:: ENTRIES PROVIDED ::

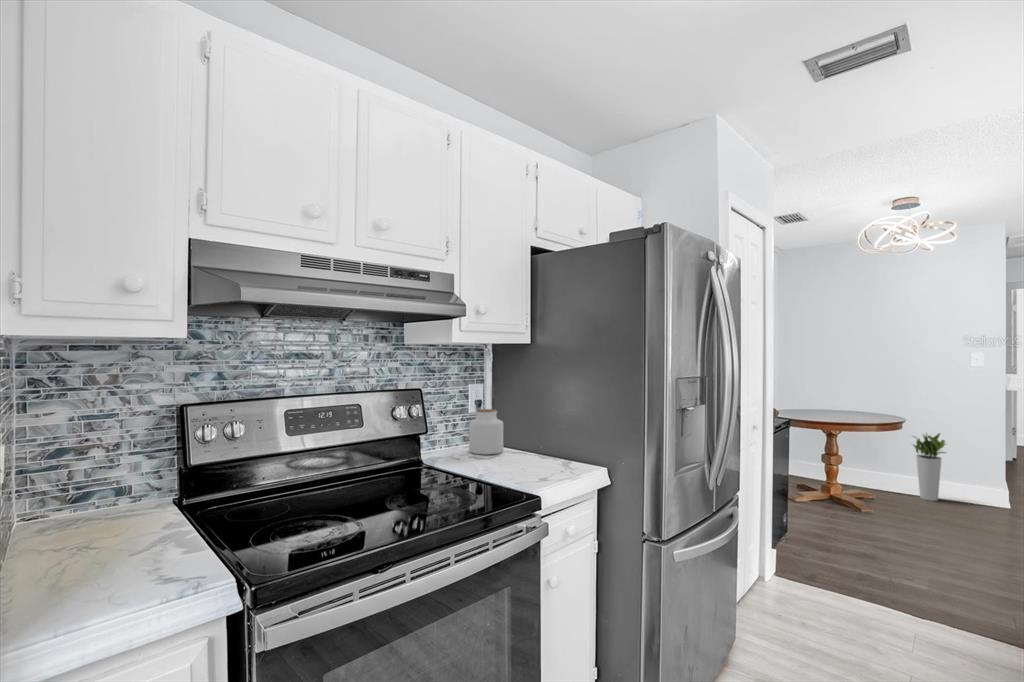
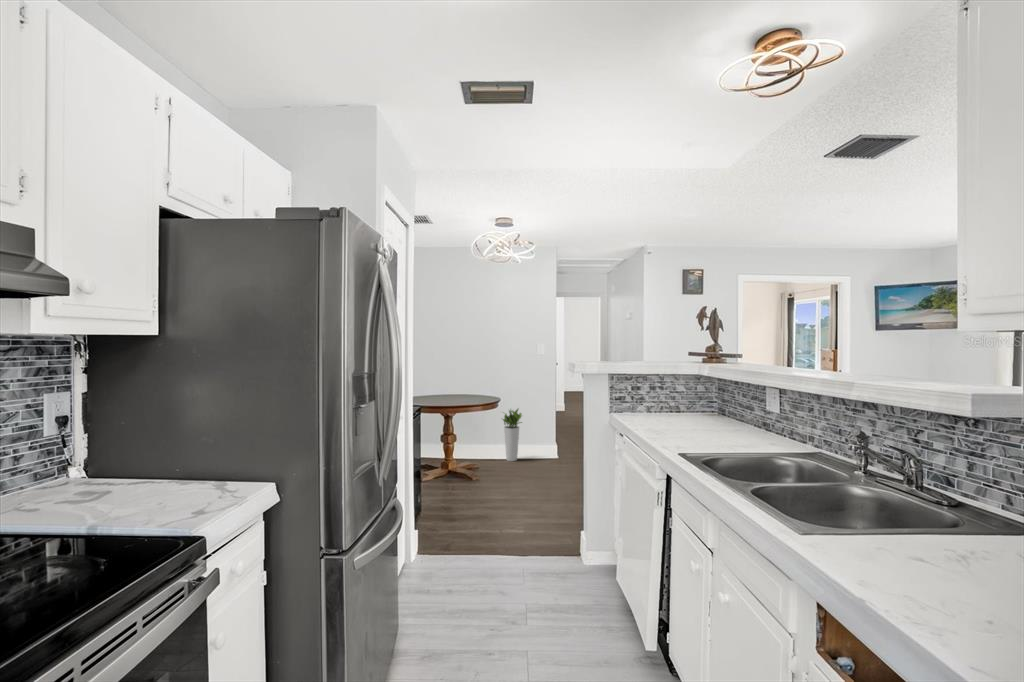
jar: present [469,409,503,455] -> none [47,428,111,495]

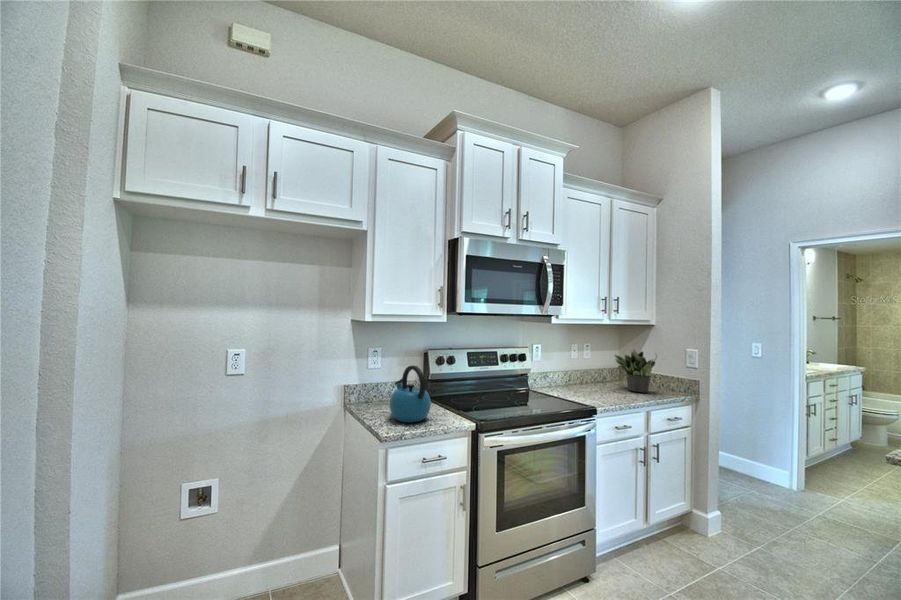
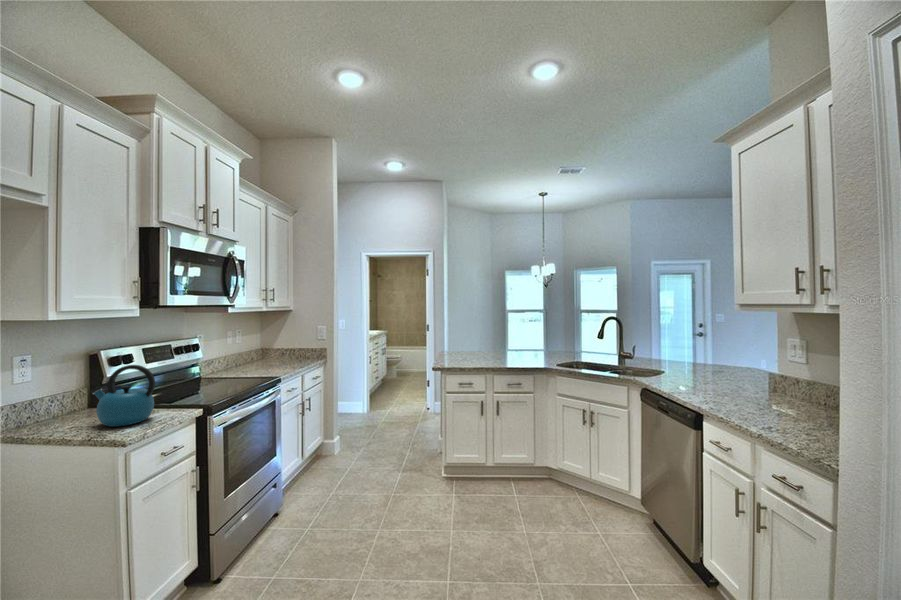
potted plant: present [615,351,657,393] -> none [266,329,300,363]

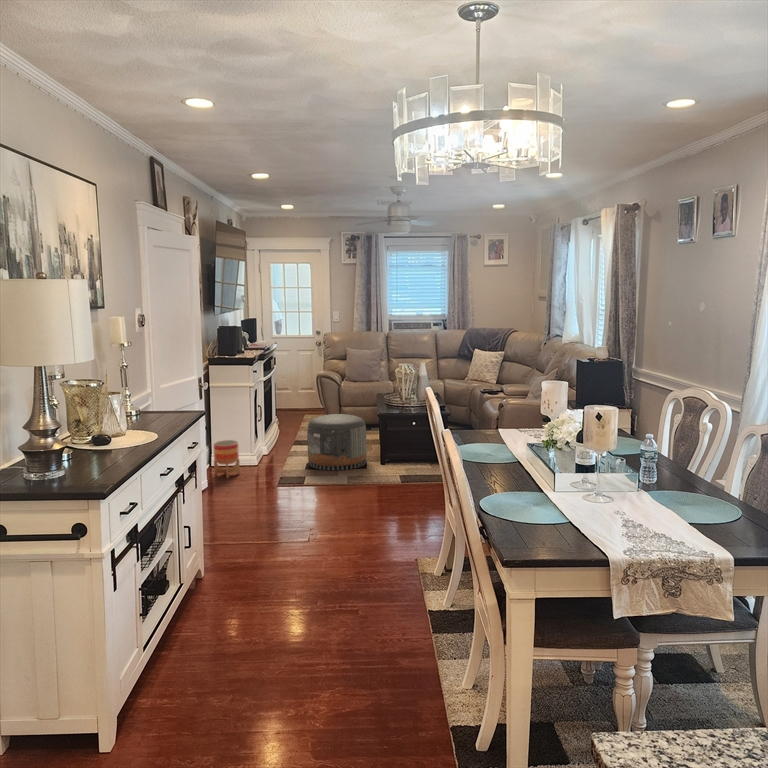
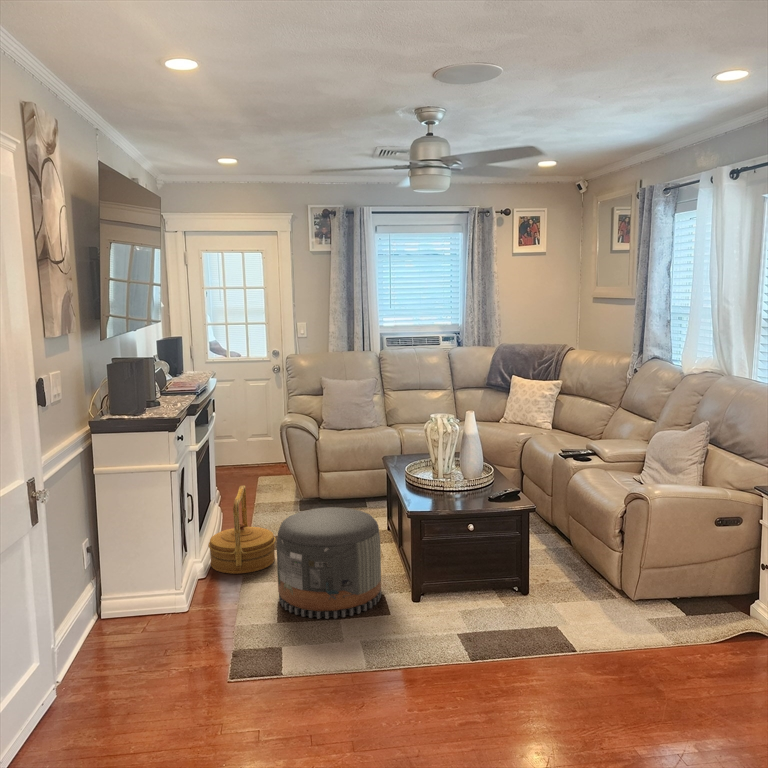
woven basket: none [270,406,309,454] -> present [208,486,276,574]
planter: present [214,440,240,478] -> none [102,573,154,652]

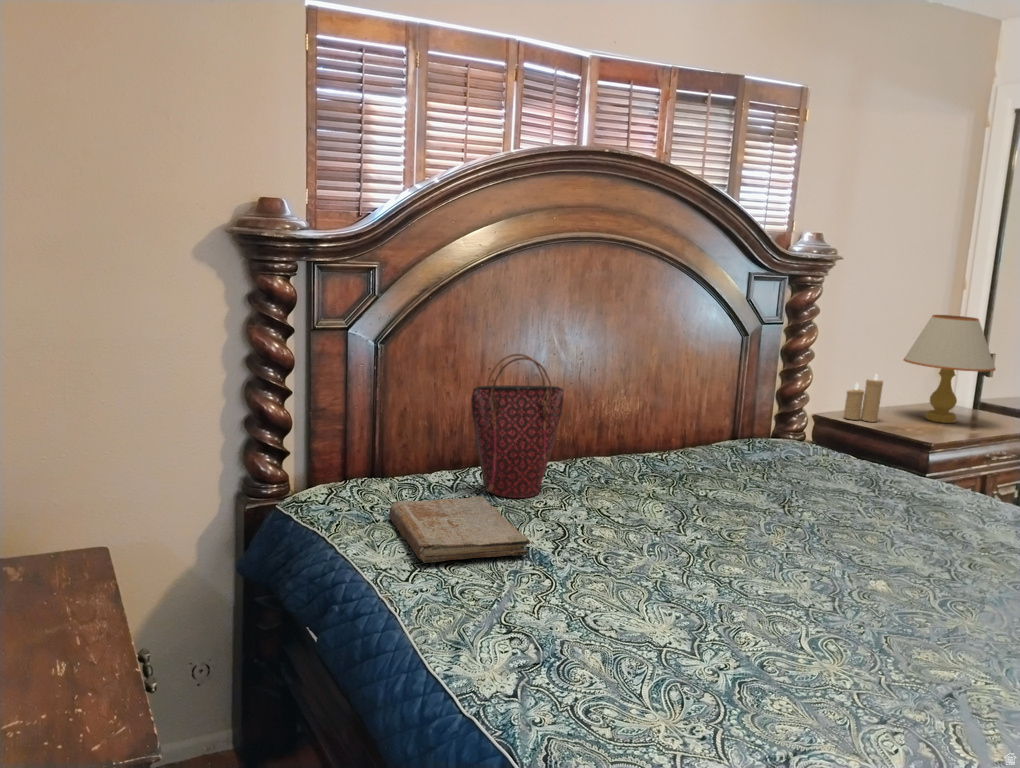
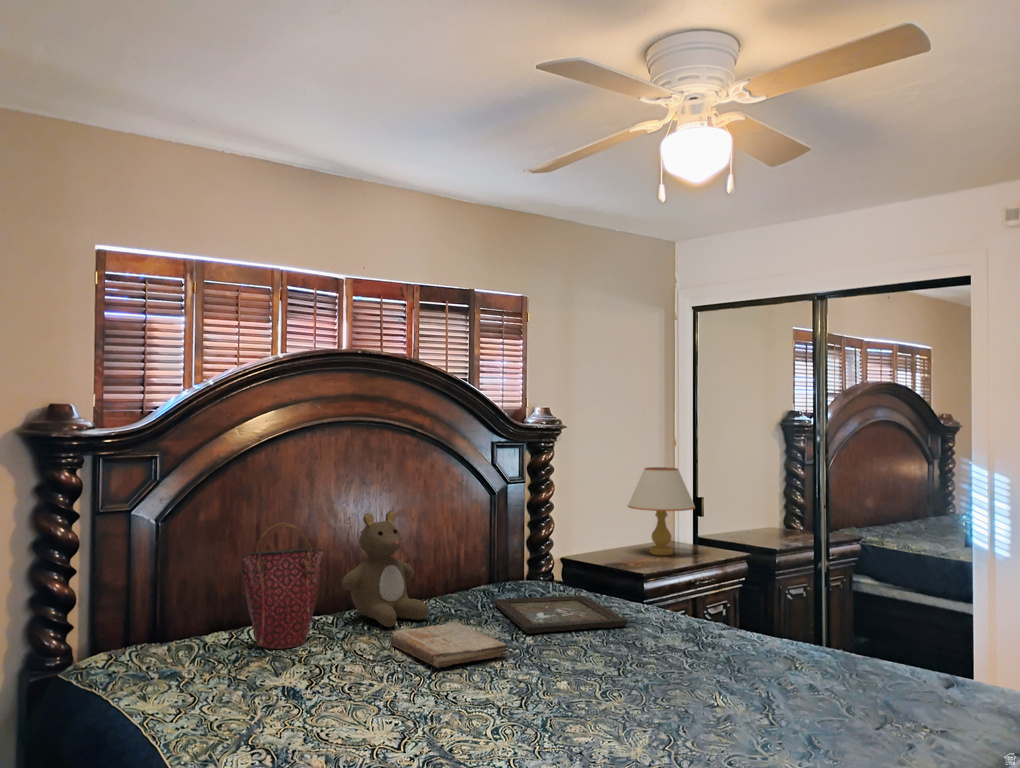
teddy bear: none [578,348,678,484] -> present [342,511,429,627]
candle: present [844,374,883,422] -> none [584,519,611,560]
tray: none [751,462,936,514] -> present [493,596,628,634]
book: present [389,496,530,563] -> present [390,622,508,668]

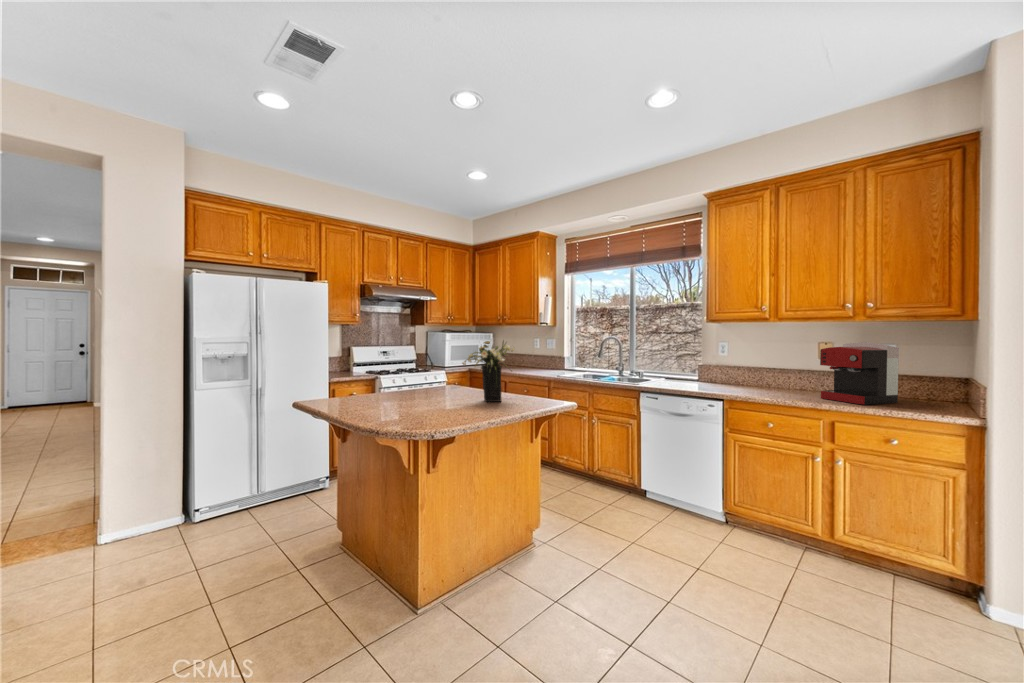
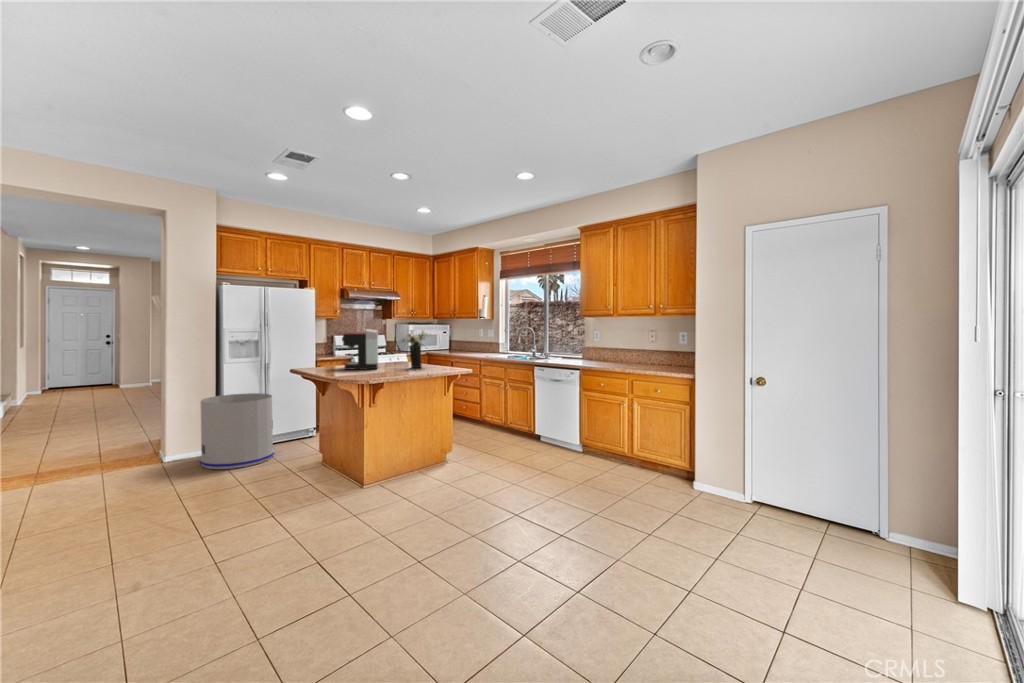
coffee maker: present [820,342,899,405] -> present [336,329,378,370]
trash can: none [146,434,266,566] -> present [200,393,274,469]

:::

- _TASK STATEMENT_:
Among the lines of the entries, count those containing the string "none" and give only the number.

- _SOLUTION TO THE PROBLEM_:
8